Good vision is necessary, also, to help Red Cross see its ever-increasing responsibilities to a needy world; to help us see outward, not inward; to give us an enlarged vision which sees beyond barriers and difficulties. Indeed, this kind of vision is necessary to help our Nation behold its place in the family of nations that we, as a people, may help others live more abundantly.

We read in the Book of Proverbs: "Where there is no vision, the people perish." Surely this was never more true than it is today.

GEN. ALFRED M. GRUENTHER, PRESIDENT, THE AMERICAN RED CROSS After 38 years as an officer in the U.S. Army, Gen.

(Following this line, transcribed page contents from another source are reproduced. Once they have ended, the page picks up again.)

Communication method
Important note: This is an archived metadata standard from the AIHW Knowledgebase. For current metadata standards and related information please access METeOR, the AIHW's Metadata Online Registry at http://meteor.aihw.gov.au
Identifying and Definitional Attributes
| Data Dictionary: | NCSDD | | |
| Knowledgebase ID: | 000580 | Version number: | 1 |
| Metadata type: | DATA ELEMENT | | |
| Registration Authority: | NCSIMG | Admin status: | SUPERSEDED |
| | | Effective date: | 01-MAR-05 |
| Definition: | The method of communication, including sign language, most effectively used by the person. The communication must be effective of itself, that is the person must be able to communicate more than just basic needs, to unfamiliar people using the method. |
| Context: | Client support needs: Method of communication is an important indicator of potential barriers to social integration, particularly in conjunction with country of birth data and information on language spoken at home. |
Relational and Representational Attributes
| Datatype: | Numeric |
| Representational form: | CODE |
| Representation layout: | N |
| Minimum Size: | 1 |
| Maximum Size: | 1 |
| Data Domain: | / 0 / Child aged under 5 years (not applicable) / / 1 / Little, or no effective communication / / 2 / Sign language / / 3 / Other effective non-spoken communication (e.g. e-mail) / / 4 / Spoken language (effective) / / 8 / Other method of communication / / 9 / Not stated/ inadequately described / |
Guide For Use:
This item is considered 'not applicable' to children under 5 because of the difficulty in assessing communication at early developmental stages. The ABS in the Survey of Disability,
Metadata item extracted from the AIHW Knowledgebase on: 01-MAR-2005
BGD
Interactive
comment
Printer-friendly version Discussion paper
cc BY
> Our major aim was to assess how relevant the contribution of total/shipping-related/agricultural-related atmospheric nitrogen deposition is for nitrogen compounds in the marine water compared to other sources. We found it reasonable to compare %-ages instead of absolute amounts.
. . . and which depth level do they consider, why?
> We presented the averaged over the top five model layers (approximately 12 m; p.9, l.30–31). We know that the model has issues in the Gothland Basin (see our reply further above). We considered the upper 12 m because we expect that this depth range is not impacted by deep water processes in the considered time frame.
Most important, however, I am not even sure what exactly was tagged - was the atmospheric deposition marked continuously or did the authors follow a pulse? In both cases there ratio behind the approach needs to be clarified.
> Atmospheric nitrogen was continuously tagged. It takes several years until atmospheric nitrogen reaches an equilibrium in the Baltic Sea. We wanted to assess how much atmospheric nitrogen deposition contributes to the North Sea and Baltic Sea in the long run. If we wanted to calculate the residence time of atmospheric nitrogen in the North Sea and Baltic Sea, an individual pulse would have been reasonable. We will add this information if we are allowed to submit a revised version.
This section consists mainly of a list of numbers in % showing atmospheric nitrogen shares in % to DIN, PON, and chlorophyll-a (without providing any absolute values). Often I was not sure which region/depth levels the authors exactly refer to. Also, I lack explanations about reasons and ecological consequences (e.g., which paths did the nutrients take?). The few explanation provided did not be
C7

Alfred M. Gruenther retired from active duty in 1957 to become president of the American Red Cross, taking over command of some 3,700 chapters of volunteer workers and services. A 4-star general, he last served as Supreme Allied Commander of Europe, a post he held since 1953. He previously served as Chief of Staff of the 3d Army under General Krueger in London. He later was named Chief of Staff of Gen. Mark Clark's 5th Army in North Africa and Italy.

General Gruenther was appointed Director of the Supreme Headquarters of the Allied Powers in Europe in 1951, and later he was named Supreme Allied Commander in Europe. He is the holder of many special citations and medals for valor and service, including a vast number of decorations by a numbers of foreign countries.

A GREAT WEALTH OF PROFESSIONAL EYE CARE

(By Arthur S. Flemming, Secretary of Health, Education, and Welfare) As with many of our greatest blessings, we are inclined to take vision for granted. We tend to forget that our sight must be protected, that much blindness is preventable, that many visual problems can be reduced if action is taken in time.